Collected data entries:

'''

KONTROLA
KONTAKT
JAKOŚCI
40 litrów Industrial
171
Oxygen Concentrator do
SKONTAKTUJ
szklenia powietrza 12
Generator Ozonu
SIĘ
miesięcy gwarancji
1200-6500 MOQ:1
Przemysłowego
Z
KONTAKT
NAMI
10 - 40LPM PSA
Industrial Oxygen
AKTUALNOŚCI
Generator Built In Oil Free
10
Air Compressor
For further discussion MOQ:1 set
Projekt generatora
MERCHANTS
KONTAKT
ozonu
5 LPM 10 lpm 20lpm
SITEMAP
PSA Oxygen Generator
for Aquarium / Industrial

'''
'''

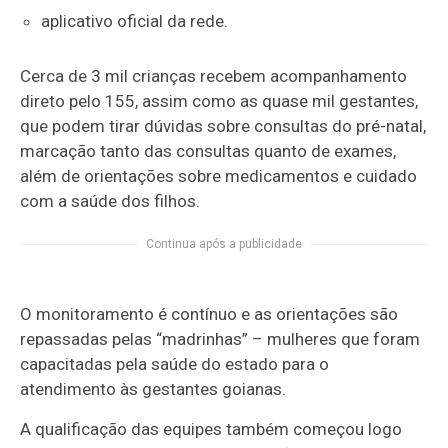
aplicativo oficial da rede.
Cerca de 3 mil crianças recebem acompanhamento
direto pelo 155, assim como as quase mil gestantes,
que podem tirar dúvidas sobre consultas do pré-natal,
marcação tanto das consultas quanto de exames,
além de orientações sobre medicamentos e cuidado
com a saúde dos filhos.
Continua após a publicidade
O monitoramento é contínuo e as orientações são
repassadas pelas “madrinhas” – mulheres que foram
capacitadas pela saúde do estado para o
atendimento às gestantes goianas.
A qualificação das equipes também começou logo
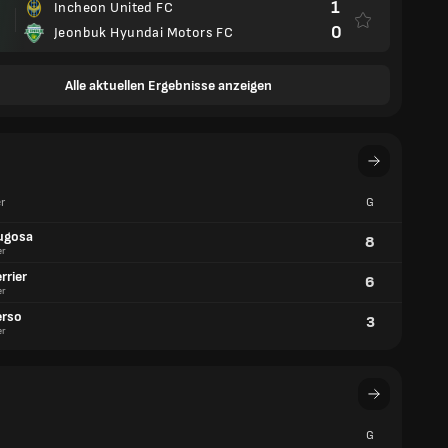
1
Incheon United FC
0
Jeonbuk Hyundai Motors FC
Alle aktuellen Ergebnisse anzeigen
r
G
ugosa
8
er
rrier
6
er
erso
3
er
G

'''

Work to be completed: Extract each line of the rows above that contains the word "consultas".

Your solution:
que podem tirar dúvidas sobre consultas do pré-natal,
marcação tanto das consultas quanto de exames,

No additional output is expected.